Les grands empires se sont ensuite succédés à travers les siècles : empire du Ghana, Mali, Songhaï, etc. Bien plus tard, l’explorateur René Caillié a eu l’occasion d’attester de l’évolution remarquable de ces sociétés lors de son voyage à Tombouctou en 1828. L’islam très humaniste d’alors subsisterait encore aujourd’hui largement en Afrique de l’Ouest. Aliou Diallo appelle donc à s’en saisir comme rempart contre la décadence des valeurs et contre le terrorisme, cette aventure païenne qui rappelle la croisade. « La meilleure arme pour défaire leur folie meurtrière est la piété traditionnelle et les vertus morales séculaires de l’Islam.
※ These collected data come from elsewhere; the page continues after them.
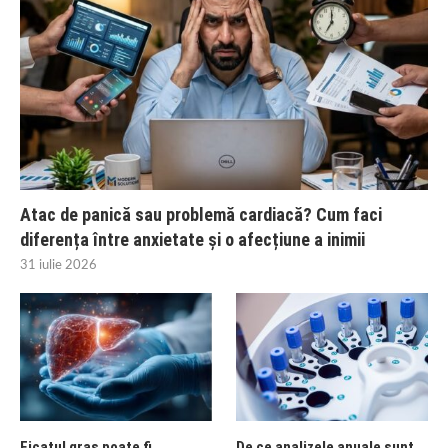
Atac de panică sau problemă cardiacă? Cum faci
diferența între anxietate și o afecțiune a inimii
31 iulie 2026
Ficatul gras poate fi
De ce analizele anuale sunt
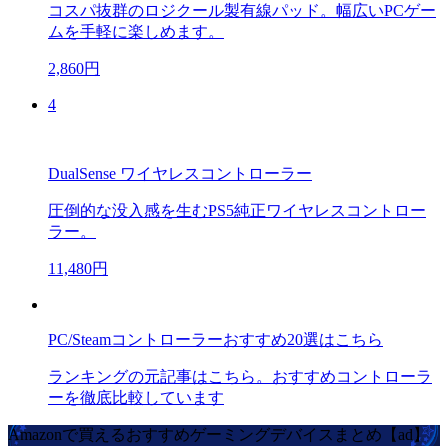
コスパ抜群のロジクール製有線パッド。幅広いPCゲー
ムを手軽に楽しめます。
2,860円
4
DualSense ワイヤレスコントローラー
圧倒的な没入感を生むPS5純正ワイヤレスコントロー
ラー。
11,480円
PC/Steamコントローラーおすすめ20選はこちら
ランキングの元記事はこちら。おすすめコントローラ
ーを徹底比較しています
Amazonで買えるおすすめゲーミングデバイスまとめ【ad】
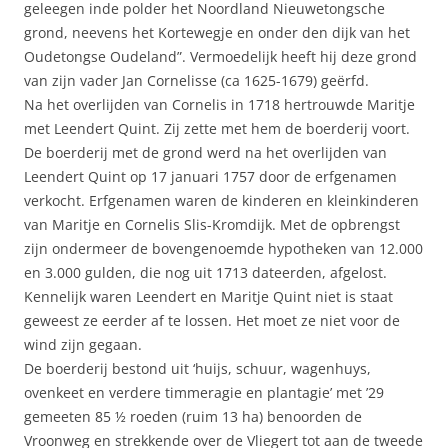
geleegen inde polder het Noordland Nieuwetongsche
grond, neevens het Kortewegje en onder den dijk van het
Oudetongse Oudeland”. Vermoedelijk heeft hij deze grond
van zijn vader Jan Cornelisse (ca 1625-1679) geërfd.
Na het overlijden van Cornelis in 1718 hertrouwde Maritje
met Leendert Quint. Zij zette met hem de boerderij voort.
De boerderij met de grond werd na het overlijden van
Leendert Quint op 17 januari 1757 door de erfgenamen
verkocht. Erfgenamen waren de kinderen en kleinkinderen
van Maritje en Cornelis Slis-Kromdijk. Met de opbrengst
zijn ondermeer de bovengenoemde hypotheken van 12.000
en 3.000 gulden, die nog uit 1713 dateerden, afgelost.
Kennelijk waren Leendert en Maritje Quint niet is staat
geweest ze eerder af te lossen. Het moet ze niet voor de
wind zijn gegaan.
De boerderij bestond uit ‘huijs, schuur, wagenhuys,
ovenkeet en verdere timmeragie en plantagie’ met ’29
gemeeten 85 ½ roeden (ruim 13 ha) benoorden de
Vroonweg en strekkende over de Vliegert tot aan de tweede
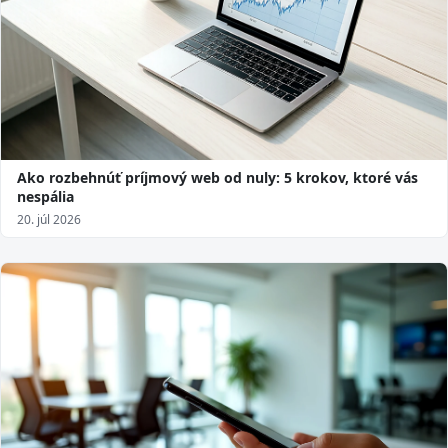
Ako rozbehnúť príjmový web od nuly: 5 krokov, ktoré vás
nespália
20. júl 2026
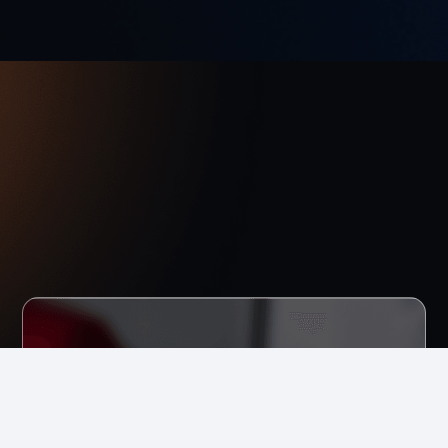
Dê o
próximo passo
com
dados confiáveis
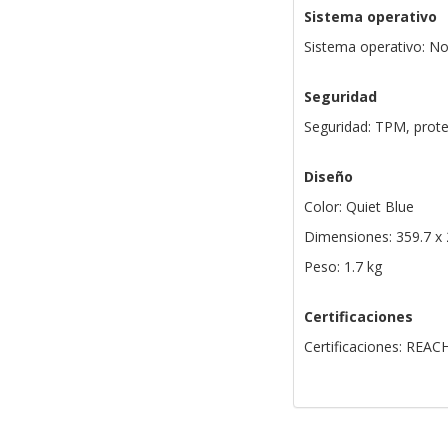
Sistema operativo
Sistema operativo: No
Seguridad
Seguridad: TPM, prot
Diseño
Color: Quiet Blue
Dimensiones: 359.7 x
Peso: 1.7 kg
Certificaciones
Certificaciones: REAC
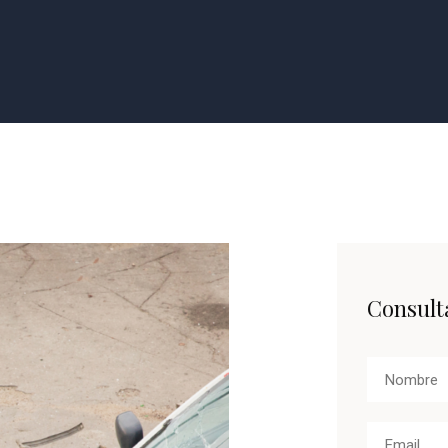
Consulta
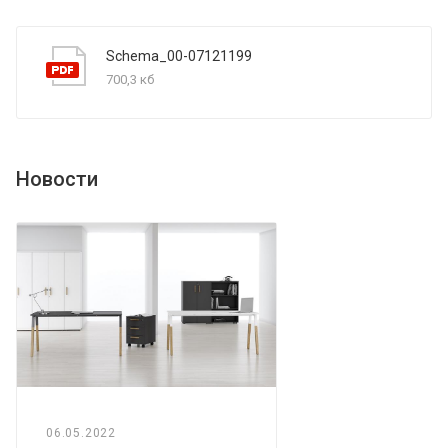
Schema_00-07121199
700,3 кб
Новости
06.05.2022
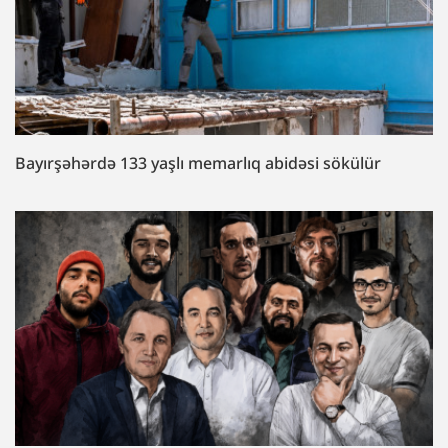
Bayırşəhərdə 133 yaşlı memarlıq abidəsi sökülür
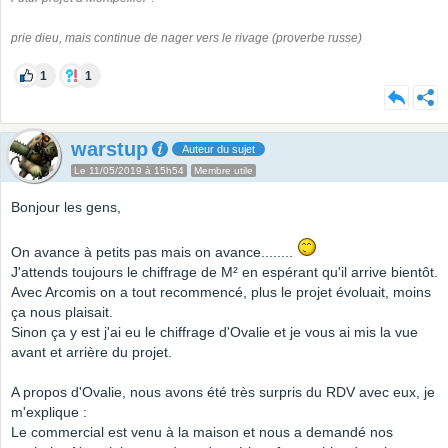
prie dieu, mais continue de nager vers le rivage (proverbe russe)
1
1
warstup
Auteur du sujet
Le 11/05/2019 à 15h54
Membre utile
Bonjour les gens,
On avance à petits pas mais on avance........
J'attends toujours le chiffrage de M² en espérant qu'il arrive bientôt.
Avec Arcomis on a tout recommencé, plus le projet évoluait, moins
ça nous plaisait.
Sinon ça y est j'ai eu le chiffrage d'Ovalie et je vous ai mis la vue
avant et arrière du projet.
A propos d'Ovalie, nous avons été très surpris du RDV avec eux, je
m'explique :
Le commercial est venu à la maison et nous a demandé nos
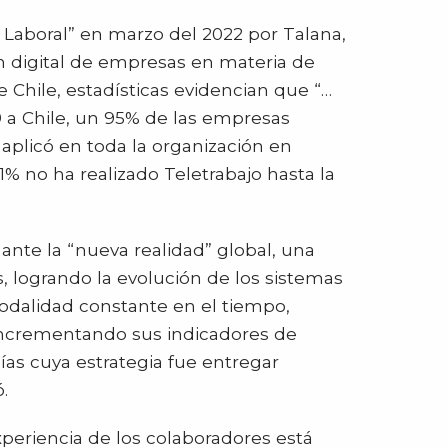
 Laboral” en marzo del 2022 por Talana,
n digital de empresas en materia de
Chile, estadísticas evidencian que “…
9 a Chile, un 95% de las empresas
 aplicó en toda la organización en
% no ha realizado Teletrabajo hasta la
nte la “nueva realidad” global, una
, logrando la evolución de los sistemas
modalidad constante en el tiempo,
 incrementando sus indicadores de
as cuya estrategia fue entregar
.
xperiencia de los colaboradores está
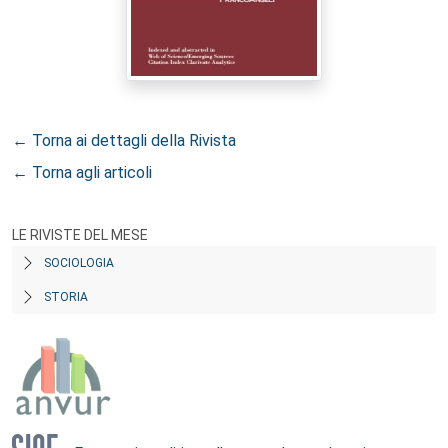
← Torna ai dettagli della Rivista
← Torna agli articoli
LE RIVISTE DEL MESE
SOCIOLOGIA
STORIA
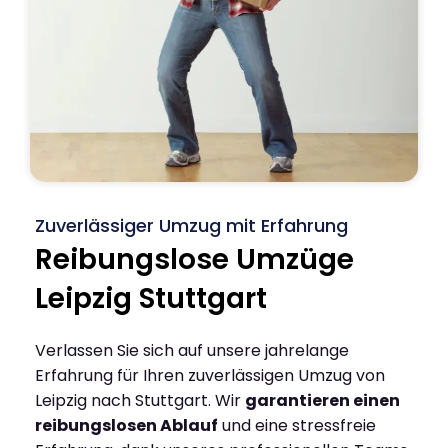
Zuverlässiger Umzug mit Erfahrung
Reibungslose Umzüge
Leipzig Stuttgart
Verlassen Sie sich auf unsere jahrelange
Erfahrung für Ihren zuverlässigen Umzug von
Leipzig nach Stuttgart. Wir
garantieren einen
reibungslosen Ablauf
und eine stressfreie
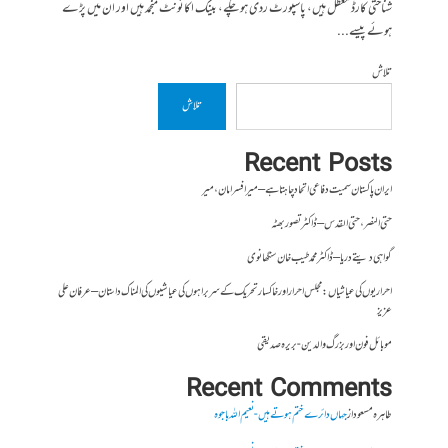
شناختی کارڈ معطل ہیں، پاسپورٹ ردی ہوچکے، بینک اکائونٹ منجمد ہیں اور ان میں پڑے
ہوئے پیسے...
تلاش
تلاش
Recent Posts
ایران پاکستان سمیت دفاعی اتحاد چاہتا ہے – میر افسر امان،میر
حتی النصر ، حتی القدس – ڈاکٹر تصور بھٹہ
گواہی دیتے دریا – ڈاکٹر محمد طیب خان سنگھانوی
احراریوں کی عیاشیاں : مجلس احرار اور خاکسار تحریک کے سربراہوں کی عیاشیوں کی المناک داستان – عرفان علی
عزیز
موبائل فون اور بزرگ والدین- بریرہ صدیقی
Recent Comments
طاہرہ مسعود
از
جہاں دائرے ختم ہوتے ہیں- نعیم اللہ باجوہ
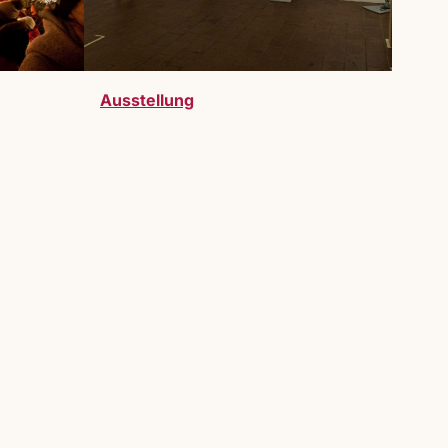
Ausstellung
telller:innen sind bei uns herzlich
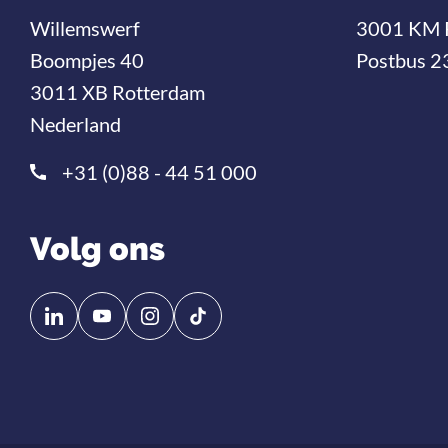
Willemswerf
3001 KM 
Boompjes 40
Postbus 2
3011 XB Rotterdam
Nederland
+31 (0)88 - 44 51 000
Volg ons
Volg
Volg
ons
ons
op
op
Linkedin
YouTube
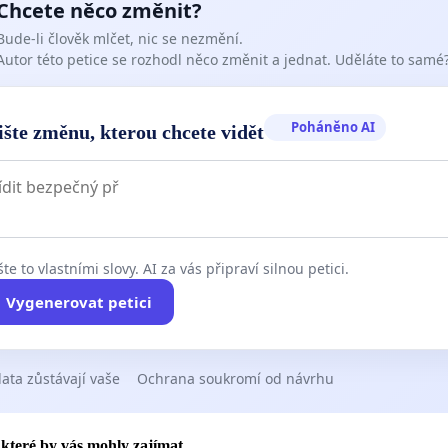
Chcete něco změnit?
Bude-li člověk mlčet, nic se nezmění.
Autor této petice se rozhodl něco změnit a jednat. Uděláte to samé
Poháněno AI
ište změnu, kterou chcete vidět
te to vlastními slovy. AI za vás připraví silnou petici.
Vygenerovat petici
ata zůstávají vaše
Ochrana soukromí od návrhu
, které by vás mohly zajímat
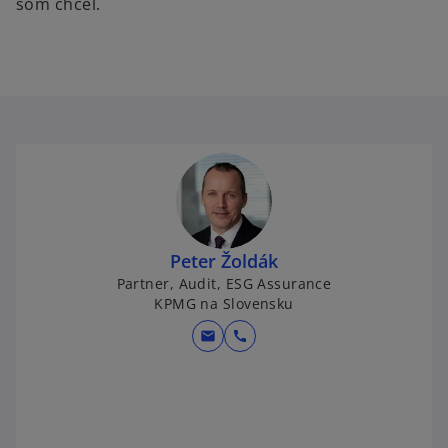
som chcel.
Peter Žoldák
Partner, Audit, ESG Assurance
KPMG na Slovensku
mail
call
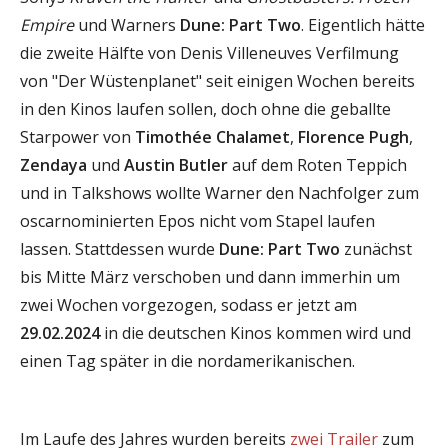
Empire
und Warners
Dune: Part Two
. Eigentlich hätte
die zweite Hälfte von Denis Villeneuves Verfilmung
von "Der Wüstenplanet" seit einigen Wochen bereits
in den Kinos laufen sollen, doch ohne die geballte
Starpower von
Timothée Chalamet
,
Florence Pugh
,
Zendaya
und
Austin Butler
auf dem Roten Teppich
und in Talkshows wollte Warner den Nachfolger zum
oscarnominierten Epos nicht vom Stapel laufen
lassen. Stattdessen wurde
Dune: Part Two
zunächst
bis Mitte März verschoben und dann immerhin um
zwei Wochen vorgezogen, sodass er jetzt am
29.02.2024
in die deutschen Kinos kommen wird und
einen Tag später in die nordamerikanischen.
Im Laufe des Jahres wurden bereits
zwei
Trailer
zum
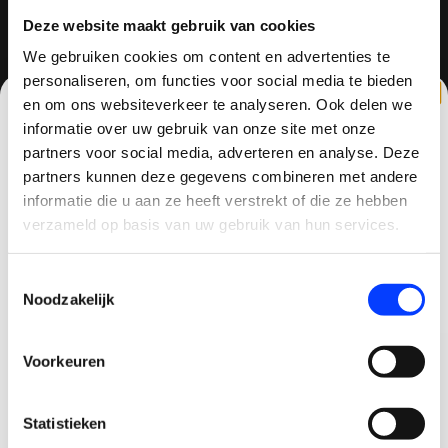
Deze website maakt gebruik van cookies
REVIEWS
We gebruiken cookies om content en advertenties te
personaliseren, om functies voor social media te bieden
en om ons websiteverkeer te analyseren. Ook delen we
informatie over uw gebruik van onze site met onze
/
8.6
10
partners voor social media, adverteren en analyse. Deze
810 reviews
partners kunnen deze gegevens combineren met andere
CLAIM KORTING OP JE EERSTE
informatie die u aan ze heeft verstrekt of die ze hebben
BESTELLING!
verzameld op basis van uw gebruik van hun services.
QUADCOPTER-SHOP.NL
Ontvang je welkomstkorting tot 15 euro.
Toestemmingsselectie
Sinds 2014 is quadcopter-shop een bekende
.
Minimale besteding 100 euro
Noodzakelijk
speler op het gebied van drones, quadcopters,
Email
multicopters (het beestje hoeft maar een naam
te hebben).
Voorkeuren
Korting graag!
Vaak zijn drones dure aankopen en wil je graag
Statistieken
NEE, GEEN VOORDEEL a.u.b.
goed advies en uitstekende (after)service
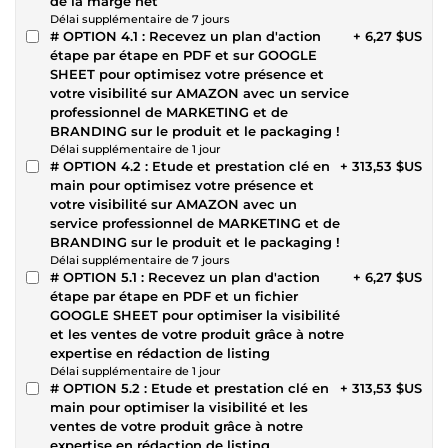
de la marge net
Délai supplémentaire de 7 jours
# OPTION 4.1 : Recevez un plan d'action
+ 6,27 $US
étape par étape en PDF et sur GOOGLE
SHEET pour optimisez votre présence et
votre visibilité sur AMAZON avec un service
professionnel de MARKETING et de
BRANDING sur le produit et le packaging !
Délai supplémentaire de 1 jour
# OPTION 4.2 : Etude et prestation clé en
+ 313,53 $US
main pour optimisez votre présence et
votre visibilité sur AMAZON avec un
service professionnel de MARKETING et de
BRANDING sur le produit et le packaging !
Délai supplémentaire de 7 jours
# OPTION 5.1 : Recevez un plan d'action
+ 6,27 $US
étape par étape en PDF et un fichier
GOOGLE SHEET pour optimiser la visibilité
et les ventes de votre produit grâce à notre
expertise en rédaction de listing
Délai supplémentaire de 1 jour
# OPTION 5.2 : Etude et prestation clé en
+ 313,53 $US
main pour optimiser la visibilité et les
ventes de votre produit grâce à notre
expertise en rédaction de listing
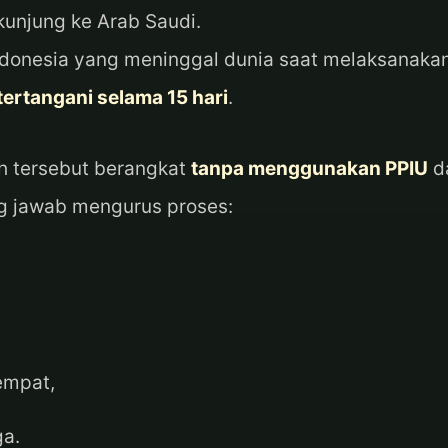
kunjung ke Arab Saudi.
donesia yang meninggal dunia saat melaksanaka
tertangani selama 15 hari
.
ah tersebut berangkat
tanpa menggunakan PPIU
d
g jawab mengurus proses:
empat,
ga.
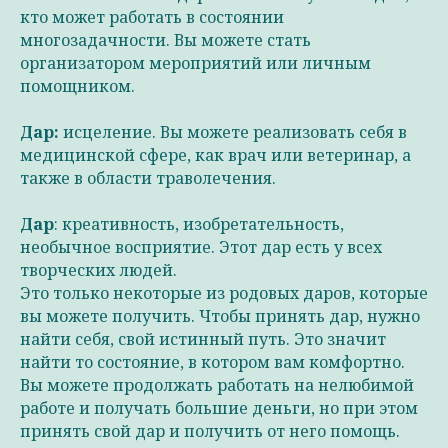
кто может работать в состоянии
многозадачности. Вы можете стать
организатором мероприятий или личным
помощником.
Дар:
исцеление. Вы можете реализовать себя в
медицинской сфере, как врач или ветеринар, а
также в области траволечения.
Дар
: креативность, изобретательность,
необычное восприятие. Этот дар есть у всех
творческих людей.
Это только некоторые из родовых даров, которые
вы можете получить. Чтобы принять дар, нужно
найти себя, свой истинный путь. Это значит
найти то состояние, в котором вам комфортно.
Вы можете продолжать работать на нелюбимой
работе и получать большие деньги, но при этом
принять свой дар и получить от него помощь.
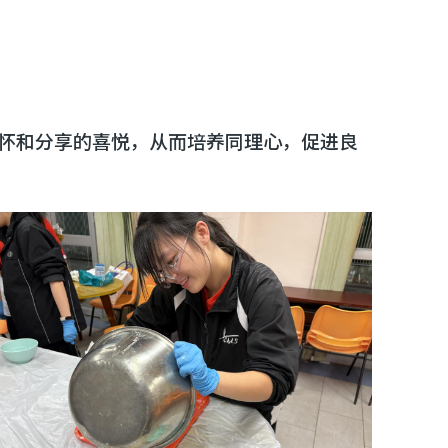
怀和分享的喜悦，从而培养同理心，促进良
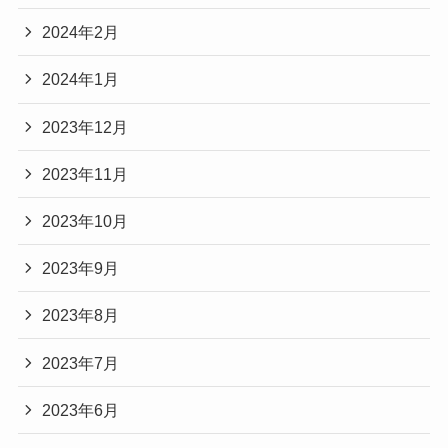
2024年2月
2024年1月
2023年12月
2023年11月
2023年10月
2023年9月
2023年8月
2023年7月
2023年6月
L’alternative n’est pas le terrorisme ou le nihilisme occidental. N’ayons pas peur, n’ayons pas honte d’être fièrement musulmans », lance Aliou Diallo.
Les Maliens respectueux des autres et de la vie humaine
Le président de la fondation Maliba exhorte donc ses compatriotes à renforcer leur foi et leurs valeurs cultuelles et culturelles. « Cette victoire morale est indispensable » souligne-t-il. L’entrepreneur juge que ce combat est « le plus facile à mener et à remporter » car « la population malienne dans sa grande majorité est exemplaire dans sa piété respectueuse des autres et de la vie humaine ». Elle n’attendrait donc plus que « ses élites se mettent au niveau de leur peuple » pour une osmose nationale. Par ailleurs, conscient que « le Mali est un pays laïc et tolérant », Aliou Diallo invite à rester « ouverts à l’environnement actuel dans lequel nous vivons sans tourner dos à nos traditions et à notre passé ».
Au-delà de cette culture de la piété dans l’islam vrai, le favori à la prochaine présidentielle souhaite l’instauration d’un « dialogue renforcé avec les chefs religieux et les chefs traditionnels, seuls représentants légitimes du peuple ». Il reste convaincu que cela permettra de « reprendre l’ascendant moral sur les groupes armés ». Il semble que Bamako ait décidé de le rejoindre sur ce point. En effet, la junte aurait l’intention d’engager des discussions avec les maliens qui ont pris les armes. Une entreprise qui va s’imposer forcément aux protagonistes, selon le Premier ministre Choguel Maïga. « En Afghanistan, les Américains ont bien fini par discuter avec les talibans », a-t-il récemment déclaré.